Reviewed-by: Stephane Eranian <eranian@xxxxxxxxxx>

> ---
> arch/x86/events/intel/core.c | 22 +++++++++++++---------
> 1 file changed, 13 insertions(+), 9 deletions(-)
>
> --- a/arch/x86/events/intel/core.c
> +++ b/arch/x86/events/intel/core.c
> @@ -2838,7 +2838,7 @@ intel_get_excl_constraints(struct cpu_hw
> struct intel_excl_cntrs *excl_cntrs = cpuc->excl_cntrs;
> struct intel_excl_states *xlo;
> int tid = cpuc->excl_thread_id;
> - int is_excl, i;
> + int is_excl, i, w;
>
> /*
> * validating a group does not require
> @@ -2894,36 +2894,40 @@ intel_get_excl_constraints(struct cpu_hw
> * SHARED : sibling counter measuring non-exclusive event
> * UNUSED : sibling counter unused
> */
> + w = c->weight;
> for_each_set_bit(i, c->idxmsk, X86_PMC_IDX_MAX) {
> /*
> * exclusive event in sibling counter
> * our corresponding counter cannot be used
> * regardless of our event
> */
> - if (xlo->state[i] == INTEL_EXCL_EXCLUSIVE)
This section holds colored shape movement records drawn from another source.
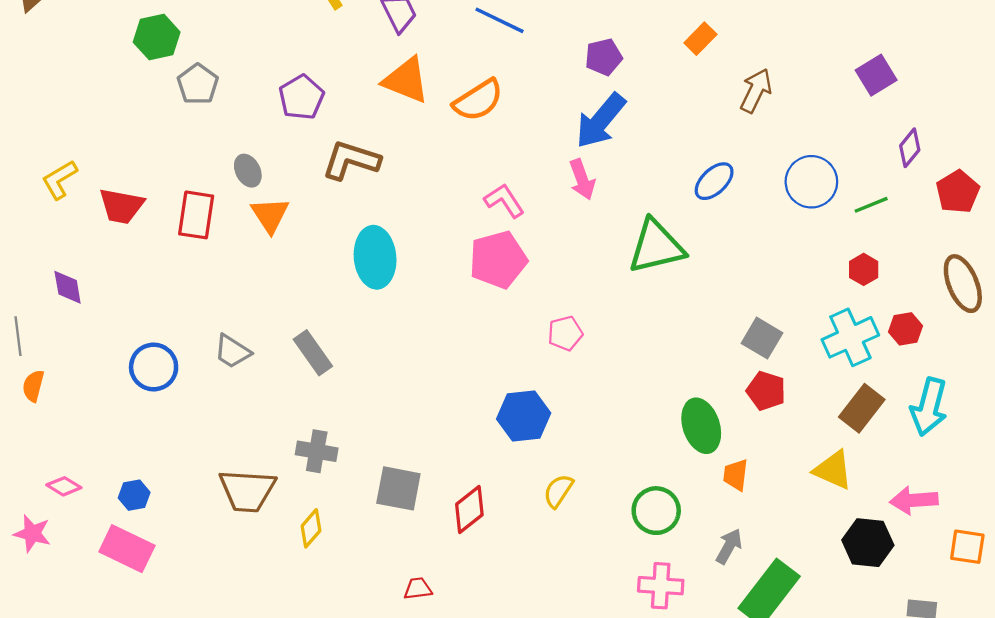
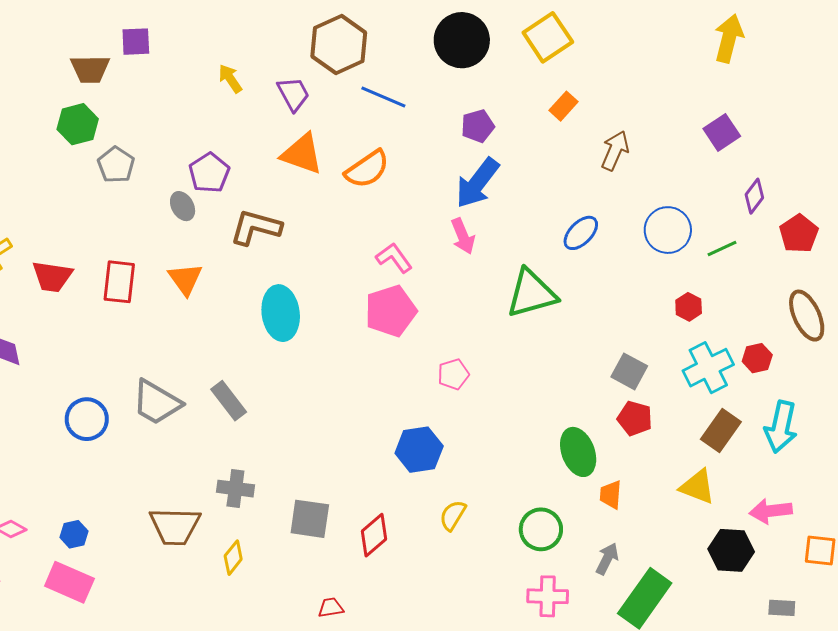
gray ellipse: (248, 171) -> (183, 206), moved
red hexagon: (864, 269) -> (689, 307), moved
gray trapezoid: (232, 351) -> (157, 402), size x1.5

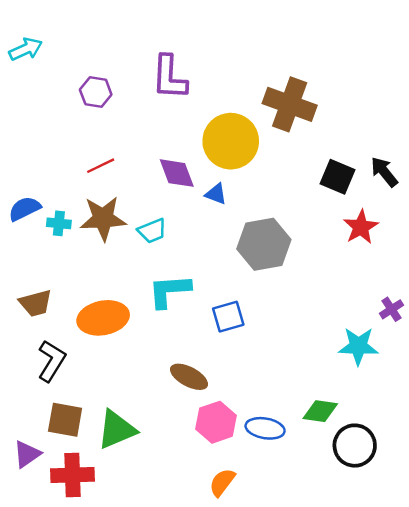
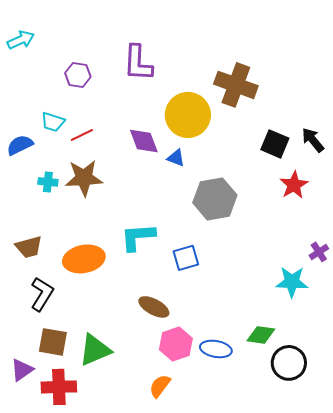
blue semicircle: (25, 209) -> (20, 145), moved
cyan trapezoid: (152, 231) -> (53, 122), moved, turned 40
orange semicircle: (222, 482) -> (160, 386), moved

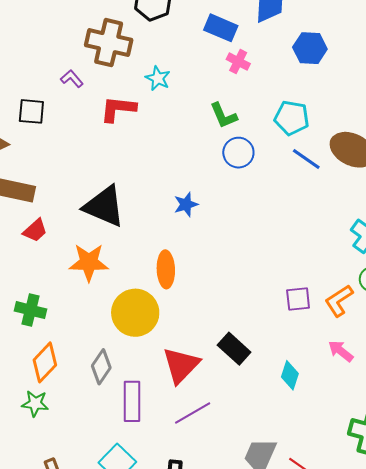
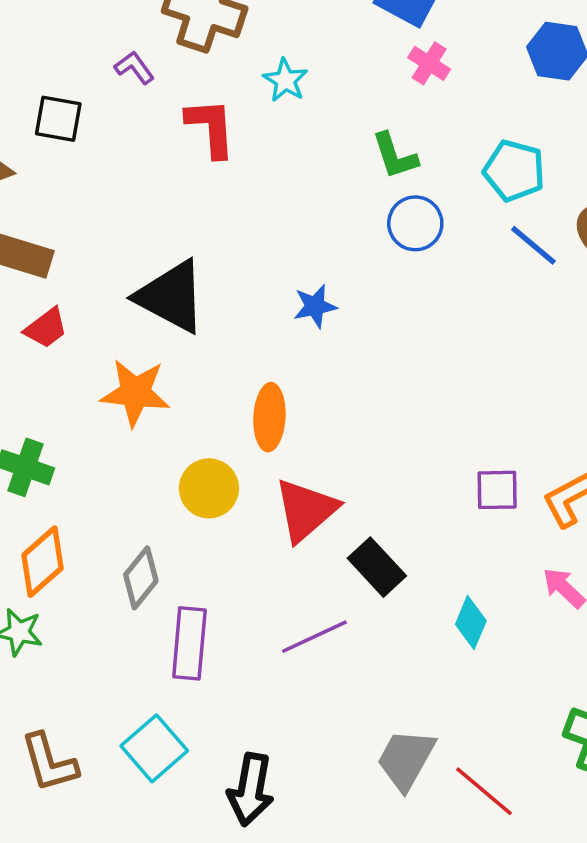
red L-shape: (118, 109) -> (211, 128), turned 75
yellow circle: (135, 313) -> (209, 488), size x0.7
red triangle: (181, 365) -> (306, 510), moved
purple line: (193, 413) -> (314, 637), moved

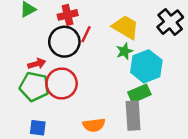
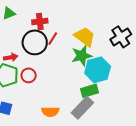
green star: (124, 51) -> (82, 56), size x1.5
red circle: (62, 84) -> (29, 75), size x0.6
gray rectangle: (133, 116) -> (82, 108), turned 40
> + if (xlo->state[i] == INTEL_EXCL_EXCLUSIVE) {
> __clear_bit(i, c->idxmsk);
> + w--;
> + continue;
> + }
> /*
> * if measuring an exclusive event, sibling
> * measuring non-exclusive, then counter cannot
> * be used
> */
> - if (is_excl && xlo->state[i] == INTEL_EXCL_SHARED)
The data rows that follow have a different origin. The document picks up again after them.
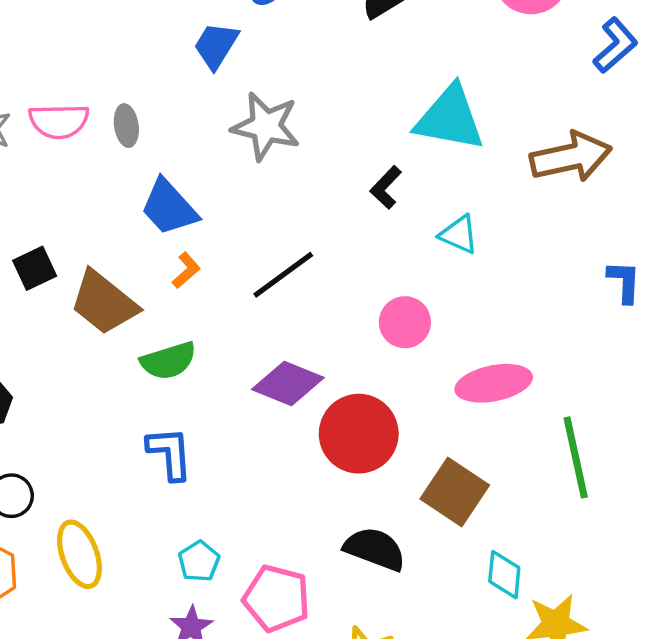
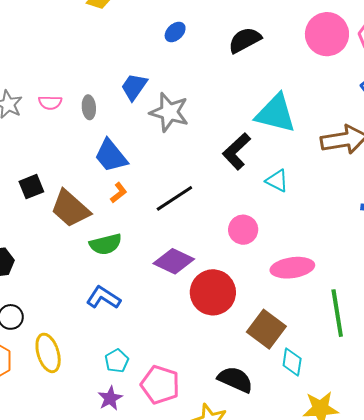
blue trapezoid: (216, 45) -> (134, 87), moved
pink semicircle: (59, 121) -> (50, 103), size x0.7
black L-shape: (386, 187) -> (236, 151), size x1.5
blue L-shape: (170, 453) -> (103, 298), turned -56
black semicircle: (375, 549) -> (235, 380), moved
cyan diamond: (504, 575) -> (292, 362), moved

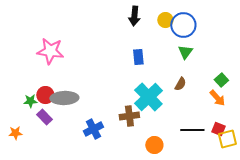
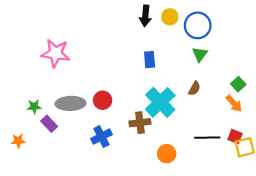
yellow circle: (165, 20) -> (170, 17), moved
red circle: (45, 95) -> (103, 100), moved

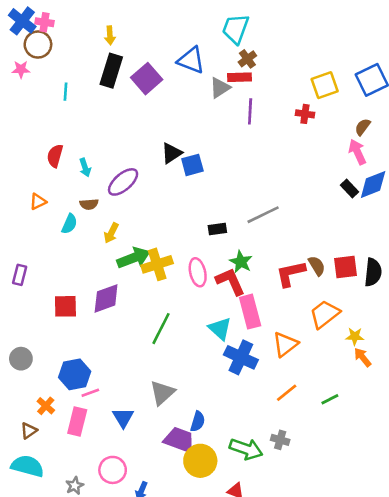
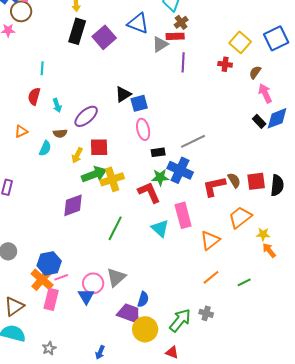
yellow square: (325, 85) -> (240, 42), turned -30
cyan line: (65, 92) -> (42, 68), moved
brown semicircle: (363, 127) -> (255, 72), moved
green star: (241, 262) -> (160, 177), moved, turned -30
pink ellipse: (198, 272) -> (143, 129), moved
red L-shape: (230, 281) -> (149, 192), moved
red square: (65, 306) -> (99, 147), moved
blue cross: (241, 357) -> (180, 170), moved
orange cross: (46, 406) -> (42, 279), moved, size x1.6
brown triangle: (29, 431) -> (14, 306), size x1.5
green arrow: (246, 449) -> (180, 320), turned -70
pink circle: (113, 470) -> (93, 283), moved

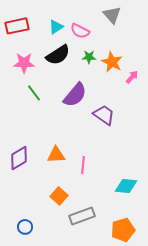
> + if (is_excl && xlo->state[i] == INTEL_EXCL_SHARED) {
> __clear_bit(i, c->idxmsk);
> + w--;
> + continue;
> + }
> }
>
> /*
> - * recompute actual bit weight for scheduling algorithm
> - */
> - c->weight = hweight64(c->idxmsk64);
> -
> - /*
> * if we return an empty mask, then switch
> * back to static empty constraint to avoid
> * the cost of freeing later on
> */
> - if (c->weight == 0)
> + if (!w)
> c = &emptyconstraint;
>
> + c->weight = w;
> +
> return c;
> }
>
>
>